• Alpine Tethys;
  • half-graben;
  • hyper-extended domain;
  • rifted-margin stratigraphy;
  • supra-detachment basin


This study focuses on the assessment of the stratigraphic architecture of the proximal and distal Jurassic Alpine Tethys rifted margins. The aim of the study was to reconcile the major observations performed in the Alps through time with what is observed in present-day magma-poor rifted margins. The proximal and distal rifted margins reflect two evolutionary phases of rifting involving different structures and isostatic evolutions leading to different stratigraphic records. The proximal rifted margins formed from Upper Triassic to Pliensbachian times and resulted in the formation of classical half graben basins. Rift evolution changed drastically during Pliensbachian to Toarcian times when extension started to localize in the future distal rifted margins. Low-angle detachment faults become the new elementary structure controlling final crustal tapering and eventually mantle exhumation to the sea floor. New structural elements controlling the stratigraphic architecture of the distal rifted margins include extensional allochthons and breakaway blocks, both resulting from the delamination of a keystone block, also referred to as hangingwall block, during hyper-extension processes.

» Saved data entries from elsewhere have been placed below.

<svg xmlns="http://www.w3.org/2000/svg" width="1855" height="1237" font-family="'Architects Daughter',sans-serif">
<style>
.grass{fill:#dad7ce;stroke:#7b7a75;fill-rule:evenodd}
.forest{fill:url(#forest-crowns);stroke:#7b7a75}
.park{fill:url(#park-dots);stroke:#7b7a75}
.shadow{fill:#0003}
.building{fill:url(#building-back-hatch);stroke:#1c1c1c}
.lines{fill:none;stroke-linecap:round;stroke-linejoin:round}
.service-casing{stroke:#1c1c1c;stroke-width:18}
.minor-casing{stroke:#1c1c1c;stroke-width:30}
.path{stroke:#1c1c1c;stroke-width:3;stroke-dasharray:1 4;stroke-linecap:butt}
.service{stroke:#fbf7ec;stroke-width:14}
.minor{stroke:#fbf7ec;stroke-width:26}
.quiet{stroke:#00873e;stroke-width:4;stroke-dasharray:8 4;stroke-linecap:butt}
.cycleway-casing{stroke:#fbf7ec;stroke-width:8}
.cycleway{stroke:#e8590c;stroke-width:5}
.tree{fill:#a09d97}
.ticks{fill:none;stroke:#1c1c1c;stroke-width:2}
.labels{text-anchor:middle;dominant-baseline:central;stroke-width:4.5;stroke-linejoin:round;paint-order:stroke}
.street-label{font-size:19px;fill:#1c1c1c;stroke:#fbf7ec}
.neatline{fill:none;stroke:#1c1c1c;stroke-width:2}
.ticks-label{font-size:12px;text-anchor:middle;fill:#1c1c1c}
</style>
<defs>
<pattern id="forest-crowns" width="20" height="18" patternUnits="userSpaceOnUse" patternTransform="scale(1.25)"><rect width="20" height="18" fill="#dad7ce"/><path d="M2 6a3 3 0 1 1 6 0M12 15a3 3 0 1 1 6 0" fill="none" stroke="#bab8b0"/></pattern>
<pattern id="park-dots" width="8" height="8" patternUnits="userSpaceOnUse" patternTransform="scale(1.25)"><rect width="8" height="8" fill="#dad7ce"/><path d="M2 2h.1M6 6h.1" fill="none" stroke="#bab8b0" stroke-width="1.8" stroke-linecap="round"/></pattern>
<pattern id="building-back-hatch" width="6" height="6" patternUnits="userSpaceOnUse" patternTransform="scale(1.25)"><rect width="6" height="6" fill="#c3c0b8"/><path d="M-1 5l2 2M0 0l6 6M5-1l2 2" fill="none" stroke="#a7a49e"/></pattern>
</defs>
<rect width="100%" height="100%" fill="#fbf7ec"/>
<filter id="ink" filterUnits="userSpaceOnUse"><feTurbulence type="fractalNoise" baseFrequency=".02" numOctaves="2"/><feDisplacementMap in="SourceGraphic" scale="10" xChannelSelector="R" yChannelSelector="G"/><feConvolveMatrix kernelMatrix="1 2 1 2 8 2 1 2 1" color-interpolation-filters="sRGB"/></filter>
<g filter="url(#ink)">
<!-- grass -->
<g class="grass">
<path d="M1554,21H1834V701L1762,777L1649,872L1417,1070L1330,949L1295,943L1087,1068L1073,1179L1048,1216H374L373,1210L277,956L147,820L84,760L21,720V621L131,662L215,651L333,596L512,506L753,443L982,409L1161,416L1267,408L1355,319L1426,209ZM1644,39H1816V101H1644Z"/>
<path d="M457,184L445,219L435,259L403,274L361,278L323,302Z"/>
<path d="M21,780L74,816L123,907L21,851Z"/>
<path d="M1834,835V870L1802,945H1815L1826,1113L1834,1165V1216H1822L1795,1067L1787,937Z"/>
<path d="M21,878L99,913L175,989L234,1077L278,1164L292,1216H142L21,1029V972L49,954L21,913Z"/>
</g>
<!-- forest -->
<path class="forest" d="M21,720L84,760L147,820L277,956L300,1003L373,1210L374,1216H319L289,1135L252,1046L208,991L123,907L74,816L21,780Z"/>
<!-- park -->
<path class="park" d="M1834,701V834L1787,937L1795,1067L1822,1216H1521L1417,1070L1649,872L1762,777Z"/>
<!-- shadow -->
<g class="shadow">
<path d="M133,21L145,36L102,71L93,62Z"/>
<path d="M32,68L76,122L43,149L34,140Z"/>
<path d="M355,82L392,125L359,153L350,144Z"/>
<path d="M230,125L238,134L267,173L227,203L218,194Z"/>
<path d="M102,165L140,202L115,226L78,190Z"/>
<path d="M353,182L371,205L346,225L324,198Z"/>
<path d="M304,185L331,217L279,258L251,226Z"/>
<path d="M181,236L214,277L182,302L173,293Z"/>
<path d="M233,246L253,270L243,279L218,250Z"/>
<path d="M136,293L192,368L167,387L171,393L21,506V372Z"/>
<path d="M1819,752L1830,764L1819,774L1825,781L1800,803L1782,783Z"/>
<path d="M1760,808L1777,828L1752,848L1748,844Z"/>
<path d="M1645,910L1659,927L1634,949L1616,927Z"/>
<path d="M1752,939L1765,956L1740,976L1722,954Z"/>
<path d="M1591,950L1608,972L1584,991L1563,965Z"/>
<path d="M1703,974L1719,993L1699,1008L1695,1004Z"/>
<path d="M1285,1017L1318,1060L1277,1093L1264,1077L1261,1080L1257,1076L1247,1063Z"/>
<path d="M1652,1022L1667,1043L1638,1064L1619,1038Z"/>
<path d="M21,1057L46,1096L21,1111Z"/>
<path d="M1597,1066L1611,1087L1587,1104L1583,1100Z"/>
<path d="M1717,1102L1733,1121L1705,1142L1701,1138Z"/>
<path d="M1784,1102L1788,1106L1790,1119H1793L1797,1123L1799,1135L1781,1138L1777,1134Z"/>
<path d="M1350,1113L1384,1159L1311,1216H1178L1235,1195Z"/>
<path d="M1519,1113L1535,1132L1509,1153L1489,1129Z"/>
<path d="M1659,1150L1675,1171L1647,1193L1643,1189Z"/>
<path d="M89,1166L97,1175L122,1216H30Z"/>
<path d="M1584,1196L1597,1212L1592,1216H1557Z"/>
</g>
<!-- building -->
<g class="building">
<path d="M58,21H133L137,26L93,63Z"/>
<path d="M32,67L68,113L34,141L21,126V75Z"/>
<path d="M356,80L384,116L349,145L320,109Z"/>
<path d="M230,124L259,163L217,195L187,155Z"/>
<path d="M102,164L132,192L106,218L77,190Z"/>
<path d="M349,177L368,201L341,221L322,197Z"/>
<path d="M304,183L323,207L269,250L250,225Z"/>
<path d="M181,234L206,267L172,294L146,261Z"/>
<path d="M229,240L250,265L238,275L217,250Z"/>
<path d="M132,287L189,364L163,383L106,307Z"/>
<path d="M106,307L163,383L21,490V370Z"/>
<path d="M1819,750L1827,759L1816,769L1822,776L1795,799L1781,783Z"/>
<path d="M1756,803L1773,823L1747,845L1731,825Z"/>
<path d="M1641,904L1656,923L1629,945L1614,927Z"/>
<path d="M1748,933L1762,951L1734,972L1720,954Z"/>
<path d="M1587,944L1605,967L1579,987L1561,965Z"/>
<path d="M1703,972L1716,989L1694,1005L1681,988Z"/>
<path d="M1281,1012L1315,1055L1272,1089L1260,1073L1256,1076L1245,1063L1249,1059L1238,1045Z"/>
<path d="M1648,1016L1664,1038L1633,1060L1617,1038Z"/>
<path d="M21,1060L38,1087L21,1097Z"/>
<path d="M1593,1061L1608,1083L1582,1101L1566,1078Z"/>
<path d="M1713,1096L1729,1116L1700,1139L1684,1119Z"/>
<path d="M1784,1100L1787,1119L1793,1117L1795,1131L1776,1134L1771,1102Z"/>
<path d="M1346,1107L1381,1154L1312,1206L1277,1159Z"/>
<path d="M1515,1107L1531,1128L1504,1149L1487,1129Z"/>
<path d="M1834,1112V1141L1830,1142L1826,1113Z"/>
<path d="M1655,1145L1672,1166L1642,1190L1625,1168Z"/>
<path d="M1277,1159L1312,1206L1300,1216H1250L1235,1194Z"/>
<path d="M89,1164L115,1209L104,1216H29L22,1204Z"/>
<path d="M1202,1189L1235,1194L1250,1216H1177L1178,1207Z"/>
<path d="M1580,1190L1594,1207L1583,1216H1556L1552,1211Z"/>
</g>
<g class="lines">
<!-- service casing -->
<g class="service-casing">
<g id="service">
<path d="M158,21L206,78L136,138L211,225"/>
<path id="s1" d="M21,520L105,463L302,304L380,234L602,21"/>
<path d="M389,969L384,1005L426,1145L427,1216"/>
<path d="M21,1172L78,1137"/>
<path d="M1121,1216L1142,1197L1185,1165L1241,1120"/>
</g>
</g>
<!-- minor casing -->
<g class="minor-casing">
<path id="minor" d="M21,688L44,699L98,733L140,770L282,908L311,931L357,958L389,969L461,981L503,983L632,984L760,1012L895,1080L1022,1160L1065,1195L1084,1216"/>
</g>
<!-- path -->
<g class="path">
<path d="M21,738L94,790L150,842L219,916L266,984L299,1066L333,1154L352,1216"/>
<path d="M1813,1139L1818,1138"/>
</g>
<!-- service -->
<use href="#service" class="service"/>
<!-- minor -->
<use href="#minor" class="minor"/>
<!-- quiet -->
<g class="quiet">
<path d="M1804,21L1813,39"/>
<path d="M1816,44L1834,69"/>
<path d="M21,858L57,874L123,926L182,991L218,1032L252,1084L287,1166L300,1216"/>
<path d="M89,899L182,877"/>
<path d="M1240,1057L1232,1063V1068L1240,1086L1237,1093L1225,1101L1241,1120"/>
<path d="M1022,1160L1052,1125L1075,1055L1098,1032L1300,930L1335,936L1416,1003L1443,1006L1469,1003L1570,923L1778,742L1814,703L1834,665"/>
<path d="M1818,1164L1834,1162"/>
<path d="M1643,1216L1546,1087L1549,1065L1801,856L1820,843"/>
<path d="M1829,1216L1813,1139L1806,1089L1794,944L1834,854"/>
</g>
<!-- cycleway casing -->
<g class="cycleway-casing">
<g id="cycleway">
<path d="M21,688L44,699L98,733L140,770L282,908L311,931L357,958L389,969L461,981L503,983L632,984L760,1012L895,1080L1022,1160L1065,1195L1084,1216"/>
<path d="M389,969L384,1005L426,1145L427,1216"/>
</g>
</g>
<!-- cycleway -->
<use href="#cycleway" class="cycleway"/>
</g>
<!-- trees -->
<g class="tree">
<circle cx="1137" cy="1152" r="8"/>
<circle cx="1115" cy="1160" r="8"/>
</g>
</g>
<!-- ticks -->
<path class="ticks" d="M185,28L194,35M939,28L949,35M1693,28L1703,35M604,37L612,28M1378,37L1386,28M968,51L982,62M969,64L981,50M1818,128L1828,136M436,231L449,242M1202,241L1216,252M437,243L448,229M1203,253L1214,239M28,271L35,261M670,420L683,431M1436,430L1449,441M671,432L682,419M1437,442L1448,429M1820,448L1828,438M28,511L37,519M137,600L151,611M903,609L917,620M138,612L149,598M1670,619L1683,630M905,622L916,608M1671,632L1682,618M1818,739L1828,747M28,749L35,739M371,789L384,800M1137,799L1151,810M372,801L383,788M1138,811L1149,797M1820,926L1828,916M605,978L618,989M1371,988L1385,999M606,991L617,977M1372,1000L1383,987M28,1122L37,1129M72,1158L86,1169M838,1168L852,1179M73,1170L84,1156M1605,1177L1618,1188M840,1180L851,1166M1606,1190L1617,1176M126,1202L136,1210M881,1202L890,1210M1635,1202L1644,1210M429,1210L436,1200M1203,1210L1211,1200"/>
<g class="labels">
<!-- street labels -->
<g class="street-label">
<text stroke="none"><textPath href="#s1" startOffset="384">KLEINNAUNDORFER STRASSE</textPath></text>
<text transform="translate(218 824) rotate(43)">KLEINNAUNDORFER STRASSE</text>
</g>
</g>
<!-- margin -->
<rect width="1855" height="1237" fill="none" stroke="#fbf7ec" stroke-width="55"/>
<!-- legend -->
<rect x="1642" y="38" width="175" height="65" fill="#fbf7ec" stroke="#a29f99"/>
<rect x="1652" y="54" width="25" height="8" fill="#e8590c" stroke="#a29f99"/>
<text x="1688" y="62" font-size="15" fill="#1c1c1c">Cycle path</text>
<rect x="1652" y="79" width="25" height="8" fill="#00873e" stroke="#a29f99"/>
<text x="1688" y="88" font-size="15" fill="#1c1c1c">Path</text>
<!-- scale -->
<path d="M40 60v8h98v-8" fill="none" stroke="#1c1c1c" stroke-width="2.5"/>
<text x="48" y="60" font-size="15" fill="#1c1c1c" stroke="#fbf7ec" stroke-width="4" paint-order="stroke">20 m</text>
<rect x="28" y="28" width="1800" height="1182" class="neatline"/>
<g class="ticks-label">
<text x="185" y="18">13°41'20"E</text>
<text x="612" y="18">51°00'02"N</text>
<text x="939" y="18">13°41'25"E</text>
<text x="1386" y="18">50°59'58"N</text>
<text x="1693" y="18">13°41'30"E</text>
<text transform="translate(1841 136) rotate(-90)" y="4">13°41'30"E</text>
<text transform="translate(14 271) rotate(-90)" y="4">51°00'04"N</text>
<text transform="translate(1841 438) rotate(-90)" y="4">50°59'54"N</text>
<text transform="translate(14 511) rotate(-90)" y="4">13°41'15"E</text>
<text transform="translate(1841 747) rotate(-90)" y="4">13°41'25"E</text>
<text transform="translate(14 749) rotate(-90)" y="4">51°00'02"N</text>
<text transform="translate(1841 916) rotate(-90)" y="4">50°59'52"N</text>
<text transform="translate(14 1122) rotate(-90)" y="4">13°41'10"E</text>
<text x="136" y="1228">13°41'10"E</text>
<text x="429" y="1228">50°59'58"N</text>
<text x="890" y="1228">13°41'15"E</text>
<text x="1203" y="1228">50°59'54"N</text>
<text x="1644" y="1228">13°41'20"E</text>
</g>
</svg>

To define the stratigraphic architecture of the proximal and distal rifted margins, three stratigraphic marker horizons are used, namely the top of the pre-rift sequences, the top of the proximal margin syn-tectonic sequence and the base of post-rift sequences. Based on the distribution of these stratigraphic marker horizons across the Alpine units and a structural re-evaluation of the rift structures, a synthetic tectono-stratigraphic evolution of the Alpine Tethys domain is proposed that reconciles old and new ideas about how rift systems may evolve in space and time.